Kamis, 26 Juli 2018

Bela diri Al-Fatah


PERKUAT SOLIDARITAS DENGAN SENI BELADIRI AL-FATAH DARI PANGONGSEAN

Proses latihan seni beladiri Al-Fatah
Seni beladiri merupakan suatu kesenian yang timbul sebagai suatu cara seseorang untuk mempertahankan atau membela diri. Seni beladiri telah lama ada dan berkembang dari masa-ke masa. Pada dasarnya manusia memang mempunyai insting untuk untuk selalu melindungi diri dan hidupnya. Dapat dikatan bahwa seni bela diri tersebar keseluruh penjuru dunia dan hampir setiap negara mempunyai seni beladiri yang berkembang di daerah masing-masing. Selain sebagai upaya untuk melindungi diri, seni beladiri juga sering digunakan untuk ajang memperkuat solidaritas antar sesama anggota baik dari tingkat desa sampai ketingkat regional maupun nasional.

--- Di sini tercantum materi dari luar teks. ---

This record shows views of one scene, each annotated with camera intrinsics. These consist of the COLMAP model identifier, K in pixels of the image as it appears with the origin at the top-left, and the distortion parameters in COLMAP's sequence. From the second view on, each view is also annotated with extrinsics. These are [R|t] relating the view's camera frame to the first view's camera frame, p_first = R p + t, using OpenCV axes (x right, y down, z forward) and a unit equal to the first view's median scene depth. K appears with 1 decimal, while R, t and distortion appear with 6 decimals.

Terdapat banyak macam seni bela diri di Indonesia salah satunya adalah Seni beladiri Al-Fatah merupakan seni beladiri yang ada di Desa Pangongsean. Beladiri ini berdiri sejak tahun 2015 yang dipelopori oleh salah satu tokoh masyarakat dan sekaligus menjadi pengasuh pondok pesantren di Pangongsean.  Sampai saat ini jumlah anggota seni beladiri Al-Fatah sejumlah 60 anak muda desa Pangongsean yang terbagi menjadi dua bagian yaitu: pertama: bagian  seni, dalam hal ini lebih menekankan keluesan gerakan sehingga menciptakan kesan yang estetis.  dan yang kedua, bagian fighting, dalam hal ini lebih menekankan gerakan secara keras dan cepat dan biasanya dugunakan untuk bertarung. Selain kedua hal tersebut seni beladiri Al-Fatah juga di manfaatkan untuk nongkrong ataupun hanya ngobrol. Sehingga menciptakan keharmonisan antara anak-anak muda desa Pangongsean.

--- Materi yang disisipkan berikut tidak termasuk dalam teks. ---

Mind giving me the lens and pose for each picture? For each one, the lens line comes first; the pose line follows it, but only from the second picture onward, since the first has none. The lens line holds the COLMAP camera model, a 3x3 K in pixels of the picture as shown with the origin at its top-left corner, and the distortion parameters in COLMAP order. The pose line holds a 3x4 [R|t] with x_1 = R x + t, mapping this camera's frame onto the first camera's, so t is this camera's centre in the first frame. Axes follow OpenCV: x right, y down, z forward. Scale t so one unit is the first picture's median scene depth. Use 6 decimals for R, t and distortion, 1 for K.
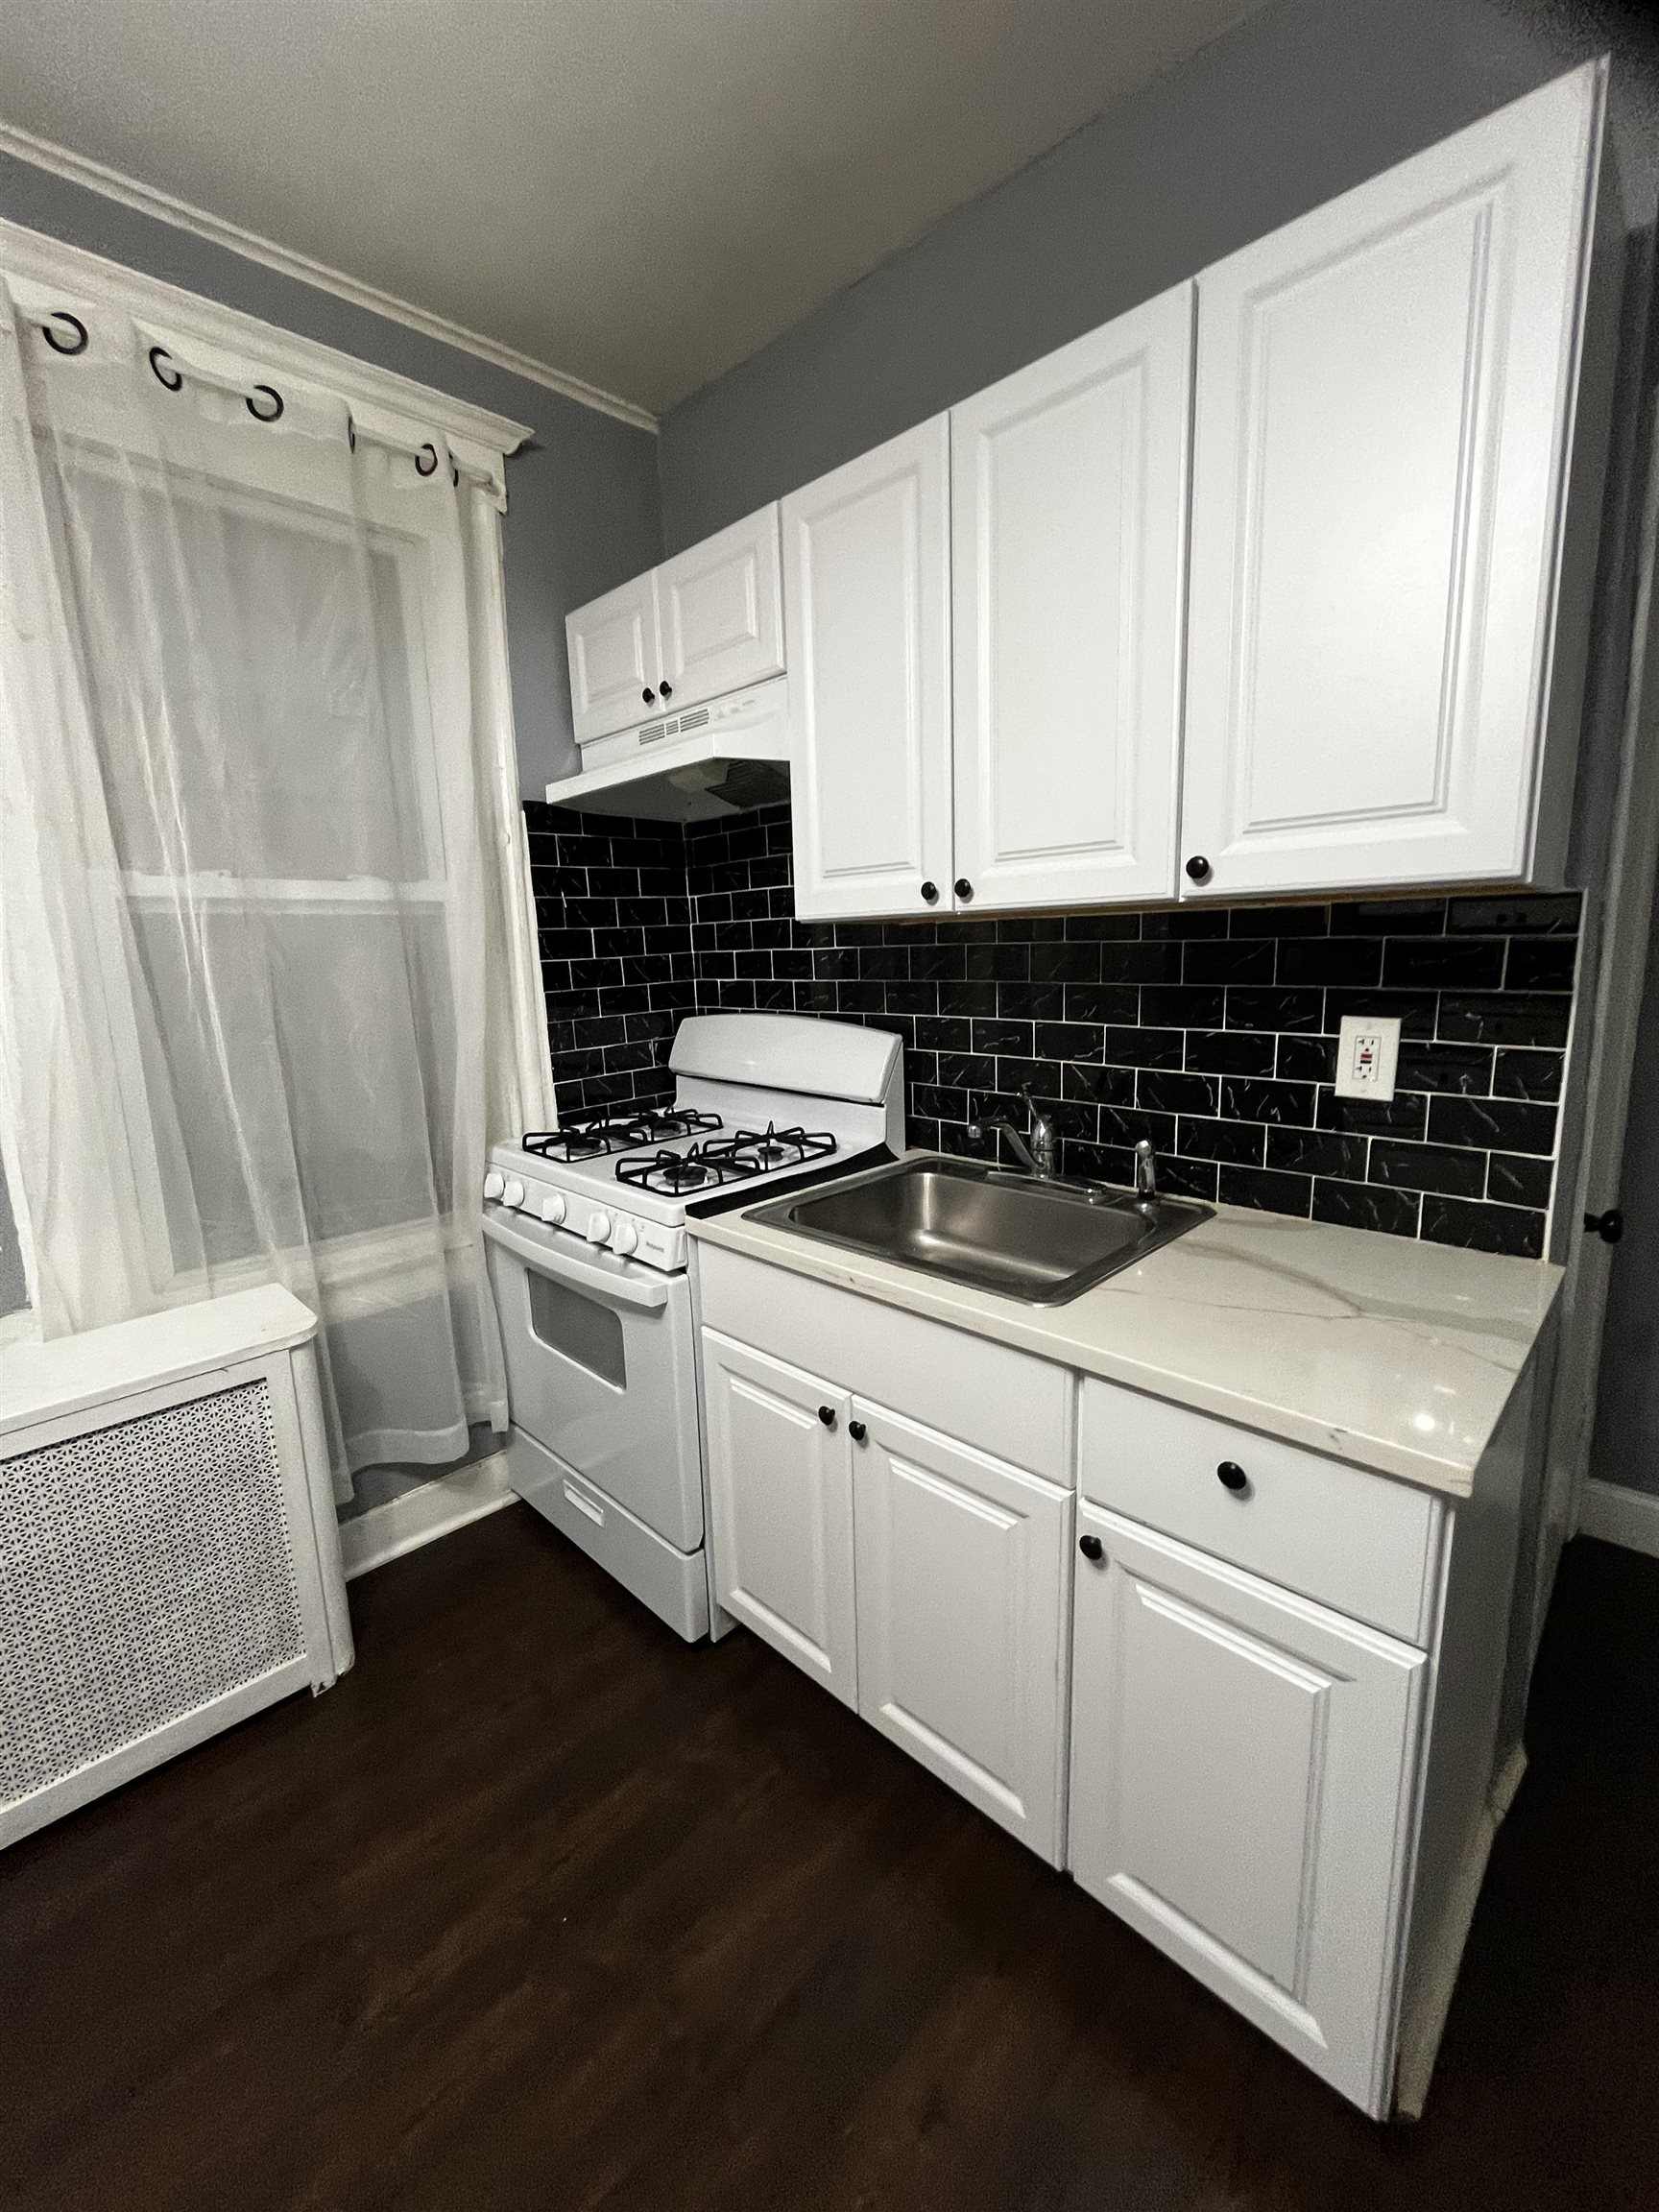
lens RADIAL K [[899.5, 0, 826.4], [0, 899.5, 1102.2], [0, 0, 1]] dist [-0.002195, 0.000519]
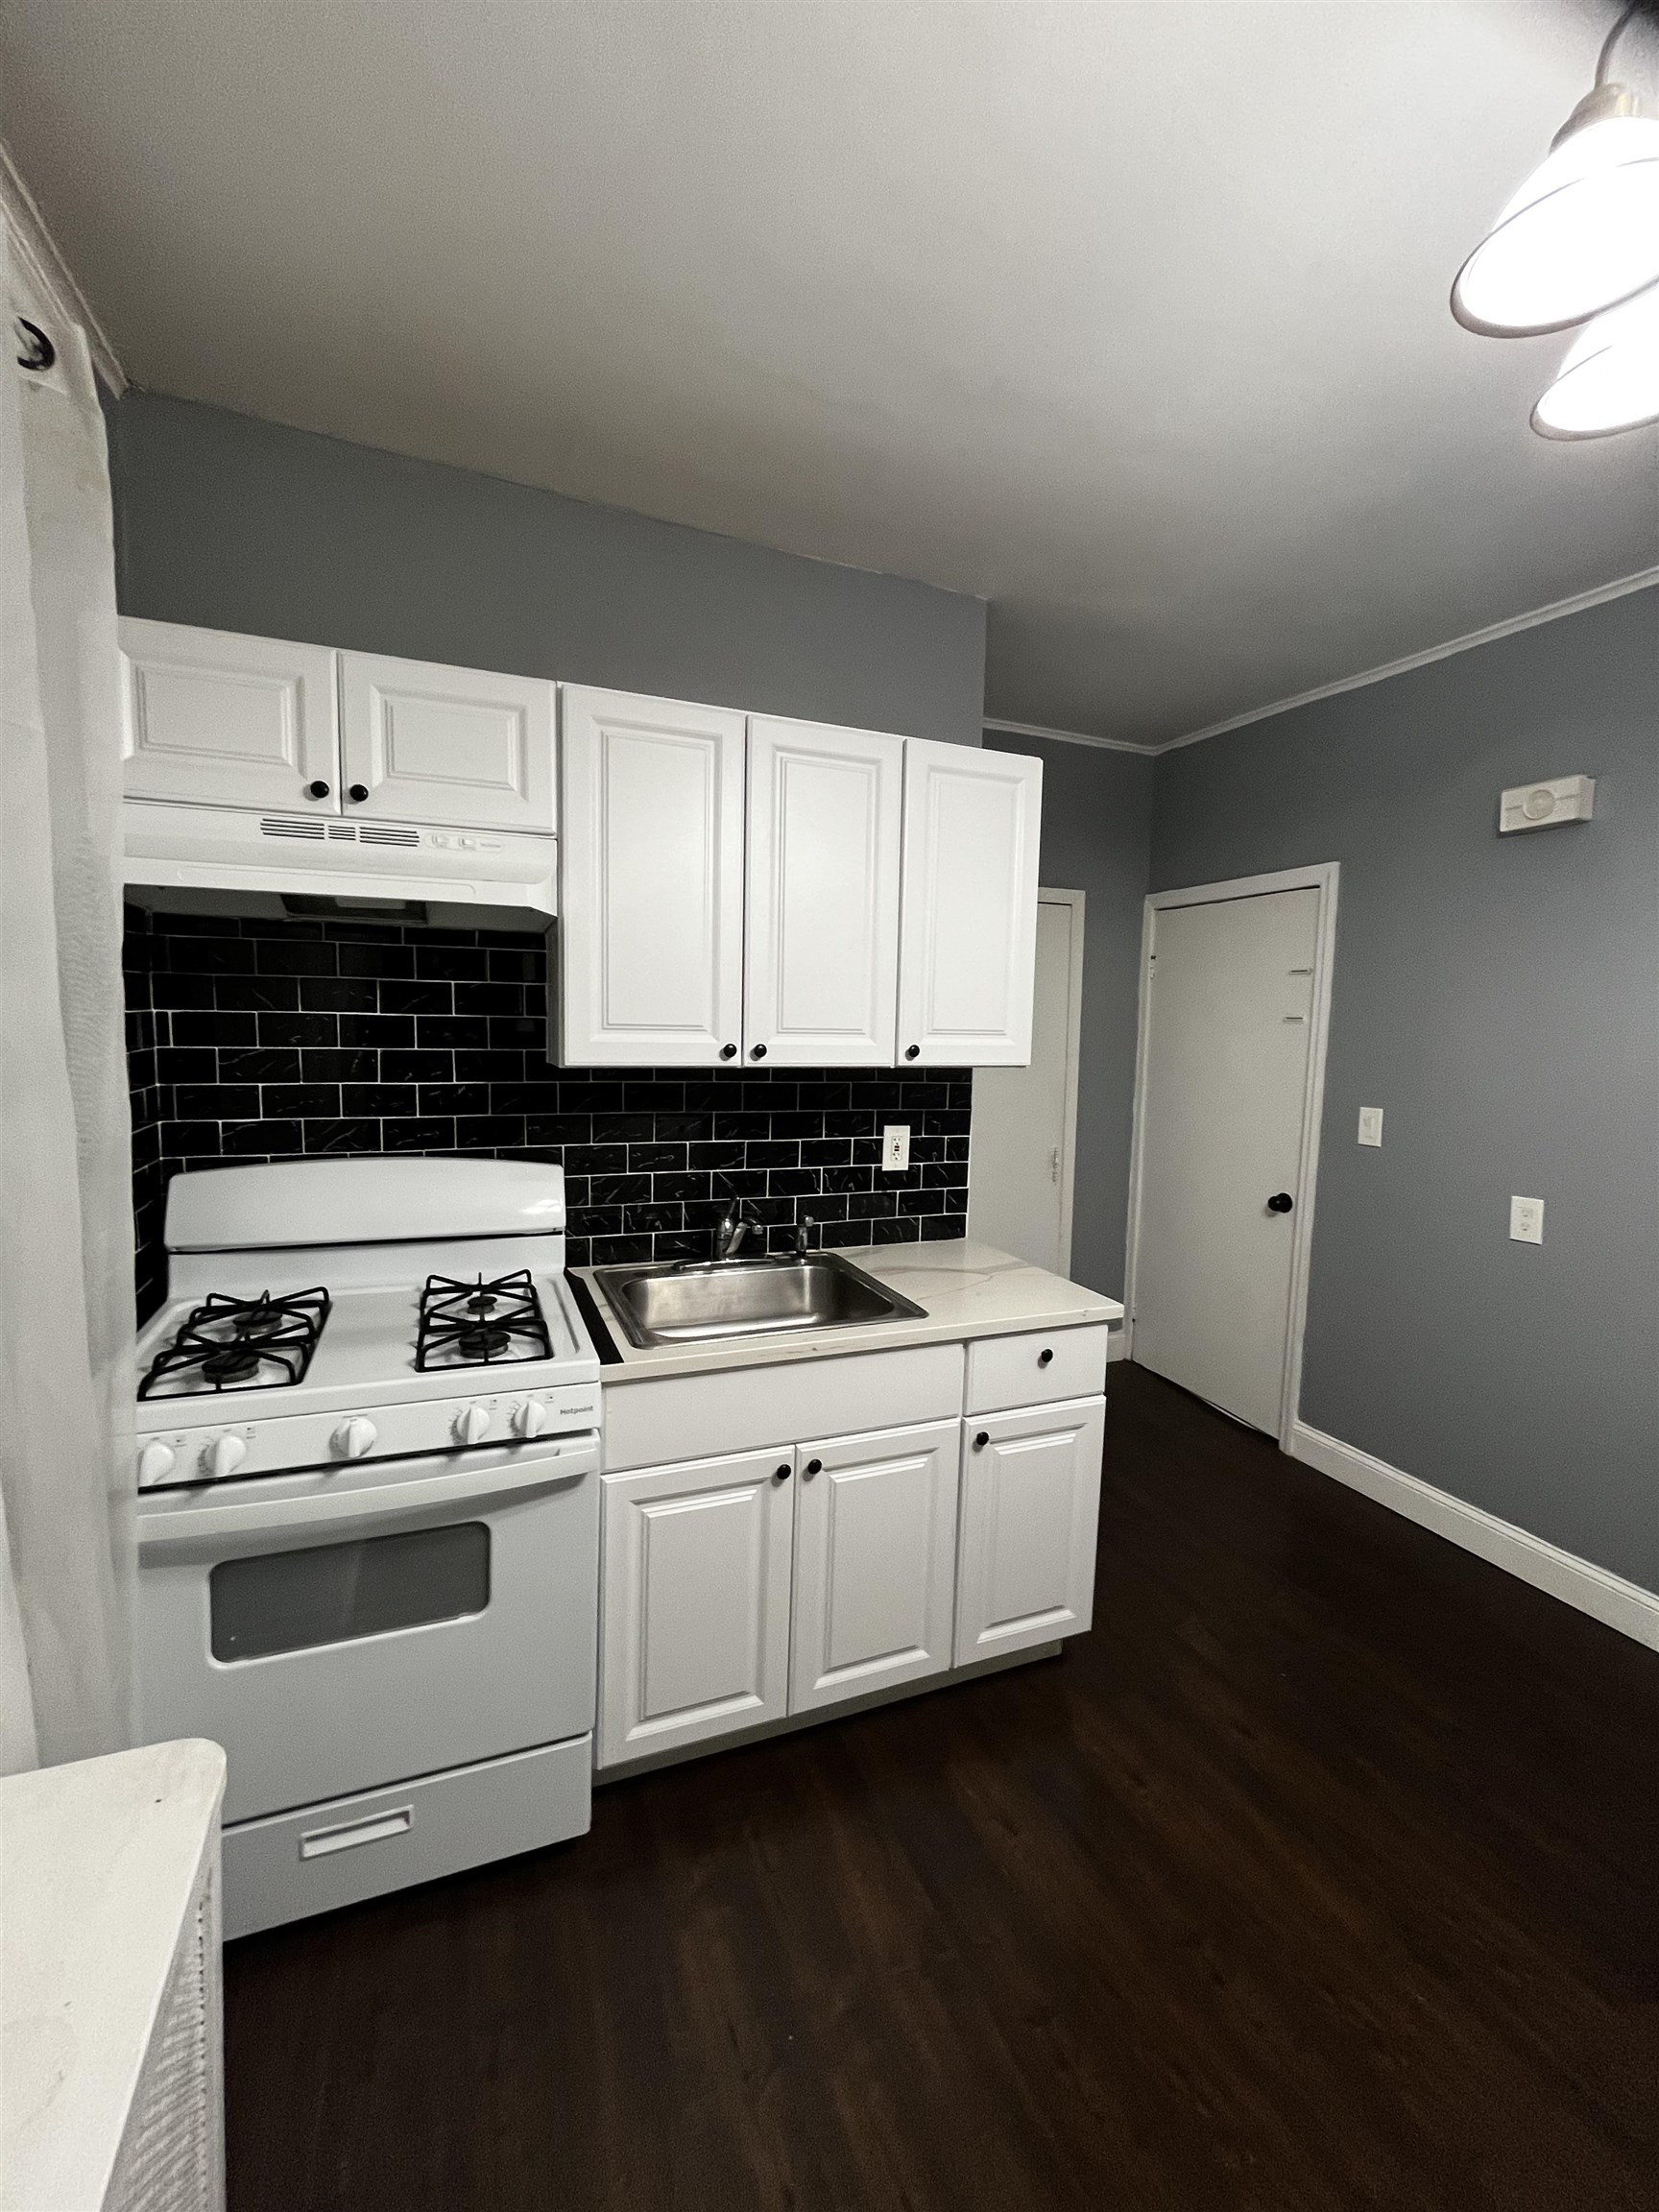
lens RADIAL K [[899.5, 0, 820.7], [0, 899.5, 1103.8], [0, 0, 1]] dist [-0.002195, 0.000519]
pose [[0.392004, -0.044443, 0.918889, -1.034463], [0.125808, 0.992038, -0.005689, -0.135066], [-0.911321, 0.117834, 0.394474, 0.378539]]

Hal yang menarik dari seni beladiri ini adalah. Setiap kali latihan selalu di iringi musik modern berupa “orgen”, lagu-lagu yang dimainkan merupakan lagu yang cukup populer seperti sholawat, dangdut sampai lagu-lagu dari Madura. Iringan musik dan lagu tersebut sebagai penyemangat sekaligus untuk memeriahkan suasana ketika proses latihan berlangsung.
“ awal didirikan tahun 2015 tidak ada musik yang mengiringi. Tapi beberapa bulan ini kita berinisiatif untuk menambahkan musik agar saat melakukan latihan para anggota bisa lebih menikmati dan  suasana menjadi ramai.” Tutur Suja’i salah satu pelatih seni beladiri Al-fatah saat dilakukan wawancara.
Dengan adanya kegiatan tersebut, tentu menjadi nilai positif bagi anak-anak muda desa Pangongsean dan sekaligus menjaga kearifan lokal yang selama ini menjadi ciri khas dari masing-masing daerah. Maju terus generasi muda Indonesia.